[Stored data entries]
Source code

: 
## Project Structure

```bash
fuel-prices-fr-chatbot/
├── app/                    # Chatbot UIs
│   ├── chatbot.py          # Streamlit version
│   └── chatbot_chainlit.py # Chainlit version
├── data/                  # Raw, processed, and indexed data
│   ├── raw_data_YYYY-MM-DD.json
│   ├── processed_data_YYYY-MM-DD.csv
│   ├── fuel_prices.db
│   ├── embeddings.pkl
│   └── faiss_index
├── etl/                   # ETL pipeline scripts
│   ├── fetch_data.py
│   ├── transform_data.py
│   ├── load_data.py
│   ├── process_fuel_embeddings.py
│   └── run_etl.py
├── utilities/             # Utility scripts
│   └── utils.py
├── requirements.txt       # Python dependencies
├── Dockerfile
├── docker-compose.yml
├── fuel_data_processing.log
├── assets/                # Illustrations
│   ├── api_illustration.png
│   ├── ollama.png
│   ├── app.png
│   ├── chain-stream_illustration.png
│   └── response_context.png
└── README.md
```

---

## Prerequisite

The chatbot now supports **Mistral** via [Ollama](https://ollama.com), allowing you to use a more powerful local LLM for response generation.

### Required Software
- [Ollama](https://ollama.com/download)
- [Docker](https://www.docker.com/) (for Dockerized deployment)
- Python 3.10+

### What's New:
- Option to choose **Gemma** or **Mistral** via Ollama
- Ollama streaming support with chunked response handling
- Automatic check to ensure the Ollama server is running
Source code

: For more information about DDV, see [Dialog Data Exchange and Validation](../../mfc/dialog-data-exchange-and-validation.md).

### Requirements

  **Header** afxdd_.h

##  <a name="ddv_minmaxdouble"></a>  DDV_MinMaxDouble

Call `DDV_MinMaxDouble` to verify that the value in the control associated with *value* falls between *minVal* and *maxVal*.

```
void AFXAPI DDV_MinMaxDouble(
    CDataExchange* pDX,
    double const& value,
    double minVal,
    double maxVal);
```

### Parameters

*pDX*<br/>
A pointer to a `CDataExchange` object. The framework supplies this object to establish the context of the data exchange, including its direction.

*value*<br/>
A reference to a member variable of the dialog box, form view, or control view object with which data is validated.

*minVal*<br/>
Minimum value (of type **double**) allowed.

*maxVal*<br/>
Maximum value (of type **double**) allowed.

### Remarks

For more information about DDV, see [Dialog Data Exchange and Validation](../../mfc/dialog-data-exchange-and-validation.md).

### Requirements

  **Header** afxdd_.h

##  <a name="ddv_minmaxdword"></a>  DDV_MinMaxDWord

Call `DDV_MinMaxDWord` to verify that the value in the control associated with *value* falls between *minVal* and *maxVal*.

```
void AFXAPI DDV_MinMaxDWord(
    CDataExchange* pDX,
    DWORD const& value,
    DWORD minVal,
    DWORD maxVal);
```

### AIM OF THE EXERCISE
Filtering the entries above by the word "falls", copy each line that matches.

### COMPLETED EXERCISE
Call `DDV_MinMaxDouble` to verify that the value in the control associated with *value* falls between *minVal* and *maxVal*.
Call `DDV_MinMaxDWord` to verify that the value in the control associated with *value* falls between *minVal* and *maxVal*.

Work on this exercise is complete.